CHRIS HAYES: In a new cover story for New York Magazine, Writer Jonathan Chait argues we have not allowed ourselves to consider the full range of possibilities. Chait lays out what could be considered the worst-case scenario for Trump-Russia collusion, that Donald Trump has been a Russian intelligence asset since 1987. 

 AARON MATÉ: Then there’s Rachel Maddow. I don’t know, take your pick. How about, Putin may use the pee tape and other kompromat to force Trump into withdrawing US troops near Russia. 

RACHEL MADDOW: And here’s the question. Is the new president going to take those troops out? After all the speculation, after all the worry, we are actually about to find out if Russia maybe has something on the new president? We’re about to find out if the new president of our country is going to do what Russia wants once he’s commander-in-chief of the U.S. military starting noon on Friday. What is he going to do with those deployments? 

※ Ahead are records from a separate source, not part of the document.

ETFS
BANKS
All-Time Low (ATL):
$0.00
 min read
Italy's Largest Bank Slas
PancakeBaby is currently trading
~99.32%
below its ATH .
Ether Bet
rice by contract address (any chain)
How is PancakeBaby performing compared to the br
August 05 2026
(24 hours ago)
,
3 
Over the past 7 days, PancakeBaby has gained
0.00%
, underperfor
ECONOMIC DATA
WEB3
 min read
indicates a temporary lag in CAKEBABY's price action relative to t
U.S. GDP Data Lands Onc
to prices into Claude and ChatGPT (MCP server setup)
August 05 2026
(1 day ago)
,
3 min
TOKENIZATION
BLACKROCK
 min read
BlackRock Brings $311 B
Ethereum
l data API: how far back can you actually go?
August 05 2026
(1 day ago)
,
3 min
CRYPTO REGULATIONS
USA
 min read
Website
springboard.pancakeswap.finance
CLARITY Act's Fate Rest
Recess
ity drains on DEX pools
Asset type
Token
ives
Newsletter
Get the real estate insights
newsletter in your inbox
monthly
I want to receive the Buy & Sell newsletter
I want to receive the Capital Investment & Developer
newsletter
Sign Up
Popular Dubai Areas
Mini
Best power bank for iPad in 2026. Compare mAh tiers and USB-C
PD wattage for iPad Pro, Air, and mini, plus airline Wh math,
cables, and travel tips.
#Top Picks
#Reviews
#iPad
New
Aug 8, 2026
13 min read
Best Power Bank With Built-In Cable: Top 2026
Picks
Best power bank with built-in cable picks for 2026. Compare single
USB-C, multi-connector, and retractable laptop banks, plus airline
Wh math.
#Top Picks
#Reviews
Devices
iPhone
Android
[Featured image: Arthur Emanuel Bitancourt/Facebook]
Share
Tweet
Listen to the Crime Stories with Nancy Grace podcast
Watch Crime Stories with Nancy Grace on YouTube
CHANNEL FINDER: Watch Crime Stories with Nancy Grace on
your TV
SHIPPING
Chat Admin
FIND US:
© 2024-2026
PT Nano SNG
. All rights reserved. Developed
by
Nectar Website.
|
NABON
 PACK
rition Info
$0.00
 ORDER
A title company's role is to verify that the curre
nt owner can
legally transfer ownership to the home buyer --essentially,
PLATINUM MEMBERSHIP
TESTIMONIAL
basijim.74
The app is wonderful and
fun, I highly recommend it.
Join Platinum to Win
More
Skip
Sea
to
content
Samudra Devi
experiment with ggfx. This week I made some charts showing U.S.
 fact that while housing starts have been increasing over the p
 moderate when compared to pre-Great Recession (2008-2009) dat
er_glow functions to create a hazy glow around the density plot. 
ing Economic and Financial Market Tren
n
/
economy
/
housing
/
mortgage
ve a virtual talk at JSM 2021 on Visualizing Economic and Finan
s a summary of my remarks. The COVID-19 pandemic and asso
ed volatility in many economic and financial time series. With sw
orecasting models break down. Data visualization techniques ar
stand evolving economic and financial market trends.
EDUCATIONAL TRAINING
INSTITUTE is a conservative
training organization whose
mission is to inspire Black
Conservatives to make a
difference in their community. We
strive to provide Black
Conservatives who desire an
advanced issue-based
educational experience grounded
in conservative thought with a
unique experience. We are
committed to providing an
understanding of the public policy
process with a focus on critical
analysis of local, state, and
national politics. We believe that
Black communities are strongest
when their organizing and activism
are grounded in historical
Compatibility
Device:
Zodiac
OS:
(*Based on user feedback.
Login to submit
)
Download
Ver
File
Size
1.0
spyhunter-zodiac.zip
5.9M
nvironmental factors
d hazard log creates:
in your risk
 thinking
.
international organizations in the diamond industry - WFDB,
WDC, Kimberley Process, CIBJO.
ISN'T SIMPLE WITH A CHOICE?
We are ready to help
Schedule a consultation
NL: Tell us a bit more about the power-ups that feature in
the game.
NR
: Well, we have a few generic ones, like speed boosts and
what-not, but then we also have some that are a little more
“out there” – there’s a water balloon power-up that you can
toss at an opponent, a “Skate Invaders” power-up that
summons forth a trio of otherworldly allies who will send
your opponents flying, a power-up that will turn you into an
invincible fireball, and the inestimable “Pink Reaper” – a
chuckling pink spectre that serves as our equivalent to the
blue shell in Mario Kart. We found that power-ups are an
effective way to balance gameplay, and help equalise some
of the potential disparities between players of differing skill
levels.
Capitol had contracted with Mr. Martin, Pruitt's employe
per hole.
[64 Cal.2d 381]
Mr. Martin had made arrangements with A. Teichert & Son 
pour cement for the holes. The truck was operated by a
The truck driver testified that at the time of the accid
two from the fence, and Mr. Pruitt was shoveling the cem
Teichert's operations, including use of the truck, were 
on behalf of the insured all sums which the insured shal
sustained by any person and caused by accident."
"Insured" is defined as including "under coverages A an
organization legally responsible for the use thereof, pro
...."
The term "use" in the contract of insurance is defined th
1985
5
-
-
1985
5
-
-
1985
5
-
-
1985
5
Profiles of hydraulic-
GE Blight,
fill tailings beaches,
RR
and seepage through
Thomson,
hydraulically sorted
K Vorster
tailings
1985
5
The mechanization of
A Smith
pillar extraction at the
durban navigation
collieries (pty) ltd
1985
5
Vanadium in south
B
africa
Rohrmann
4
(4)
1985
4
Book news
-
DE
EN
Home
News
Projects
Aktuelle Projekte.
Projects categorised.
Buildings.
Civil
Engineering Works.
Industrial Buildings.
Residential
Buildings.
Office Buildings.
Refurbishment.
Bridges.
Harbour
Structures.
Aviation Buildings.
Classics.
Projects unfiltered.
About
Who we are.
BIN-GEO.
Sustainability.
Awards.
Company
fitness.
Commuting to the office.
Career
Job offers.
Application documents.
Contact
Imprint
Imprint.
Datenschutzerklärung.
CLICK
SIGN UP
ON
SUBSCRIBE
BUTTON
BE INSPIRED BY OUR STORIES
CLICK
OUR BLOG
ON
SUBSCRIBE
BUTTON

 AARON MATÉ: Trump didn’t withdraw those troops. How about also, Vladimir Putin got Trump to hire Paul Manafort as his campaign manager. 

RACHEL MADDOW: I mean, take the view from Moscow. If you know a guy who needs a presidential campaign manager, how about our friend Paul? Right? From the Russian’s point of view, who would be the better choice to run Donald Trump’s presidential campaign? From our perspective in the United States, Paul Manafort made no sense. Who’s he? From the Russian perspective, he’d be the obvious choice. 

AARON MATÉ: Speaking of hiring decisions, there was also Vladimir Putin getting Trump to hire Rex Tillerson as Secretary of State. 

RACHEL MADDOW: Rex Tillerson – who Donald Trump had never met, had never had anything to do with before, had never laid eyes on before. How did Rex Tillerson get that job? He must have come very highly recommended – by someone. [MSNBC screen shows Putin with Tillerson]. 

AARON MATÉ: By the way, when Trump later fired Rex Tillerson, Maddow blamed that on Putin as well. So you get the picture. Lawrence O’Donnell’s story was not MSNBC’s first glaring error. Before this one, there was just no accountability for them. But the biggest problem here is not that these stories are embarrassing the cable news hosts and pundits who promote them. The Trump- Russia conspiracy theory has degraded journalism, and seriously undermining the actual resistance to Donald Trump.

Aaron's just providing an overview and that's already an indictment.  There is no news on MSNBC.  There are no standards. But talk show hosts think they can get away with pretending to be journalists  "and," as the Shangri-Las once said, "that's called sad."